Growing up with a brother who is 2 years older than I am, for a while, we shared a room. Around fourth grade I moved in to a room of my own. Before that, though, my brother and I shared a room with two twin beds. We got along pretty well for siblings. We were never very affectionate, as affection was not often exhibited in our family. We had our ways of showing what we meant to each other. By way of compliments, encouragement and, well, friendship, my brother let me know he loved me often, as I did him. I have always looked up to my brother.
That is not to say we never had sibling quarrels and petty arguments. I remember sitting in the back seat of the family car outside the grocery store one time. Our dad was sitting in the front as we were waiting for mom to do a little shopping. Bored, as two young kids would be to have to sit still for over five minutes, we began picking at each other. One thing led to another and, though I am not real sure if either of us really did hit the other, one of us cried out to dad that the other "hit me".
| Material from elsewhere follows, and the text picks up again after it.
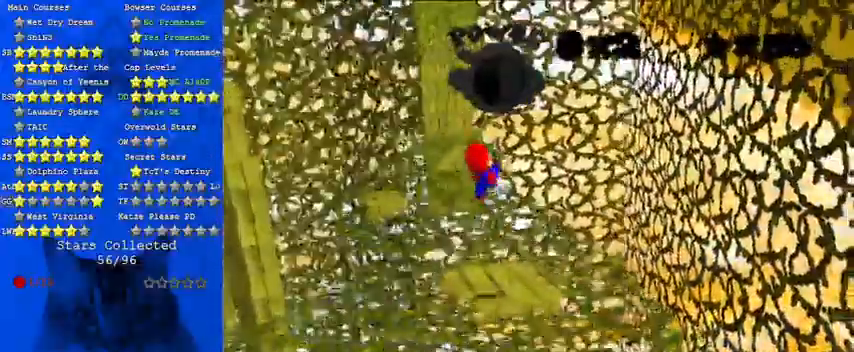
{"keys": [], "events": [[67, "up", "down"], [133, "d", "down"], [133, "up", "up"], [300, "d", "up"]]}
Dad, the doler of discipline in the family, without skipping a beat, ordered us to take turns hitting each other until our mom came back to the car. When dad said jump, you didn't ask how high - you did it. So, my brother and I sat there, trading 'slaps' until our mom returned. You would have thought we had just been told the Easter Bunny wasn't real, or something. Obviously, we didn't like
having to hit each other. I mean, that is one of those things you just do. It isn't the same when you are told you
have to do it
and be hit back in the process.
By the second round of hitting, we were both bawling our eyes out. I can only imagine what my mom thought when she came walking up to the car to see dad just sitting there and my brother and I slapping each other silly in the back seat, yowling our disapproval. Dad gave us the word and we were allowed to stop.
Needless to say, we didn't tell on each other any more. Not unless it was really bad or we just wanted to be a brat to the other, which wasn't very often. I do remember that, right after that back seat incident, my brother and I made a pact that we would try to handle things between us rather than have dad do that to us again. We were comrades after that. The two of us would stick together and be just fine.
One evening, after we were tucked in to bed, my brother told me he had made something for me. Wanting to see it then and there, he had to sneak to avoid detection from mom and dad. He rustled through some papers on the table by his bed and produced a picture he had colored, a card, if you will. It was a heart with his name and my name, showing me that he loved me and that we were a team.

It was so special to me. I quietly expressed my glee and, caught up in the moment, my brother asked if I wanted him to hang it up so I could see it all the time. I agreed, joyfully. In the absence of a roll of tape or a tack, my brother braved a clandestine trip to the kitchen and returned with a jar of peanut butter. I just remember not knowing what he was up to until I saw that he was spreading a heaping amount of the butter on to the back of the picture he made me. After all, it was sticky, much like paste. With that done, he decided on a spot right over the head of my bed and stuck it to the wall. That picture, crayon on notebook paper, stuck up with peanut butter, was a trillion, gazillion times better than any old Mona Lisa. That was an original, made just for me, by the best friend and comrade a girl could have ever asked for - my brother. I laid there that night, staring up at that masterpiece, happy as I could be, as I slipped off to sleep.
The next day, when our mom saw the picture on the wall and the peanut butter sticking it to the wall, she nearly had a cow. Peanut butter is oily. Oil seeps in to plaster. When she removed the picture and we all saw the huge oil stain left on the wall, my masterpiece was no more. Both of us had to get soapy water and scrub as best we could 'before our father got home'. Of course, it didn't all come out and dad saw it and we got in to some trouble. Oddly, though, when we told our parents about the picture and they took a look at it, all oily and yucky, now, they were obviously touched by the intent.
Dad had our bedroom painted shortly thereafter.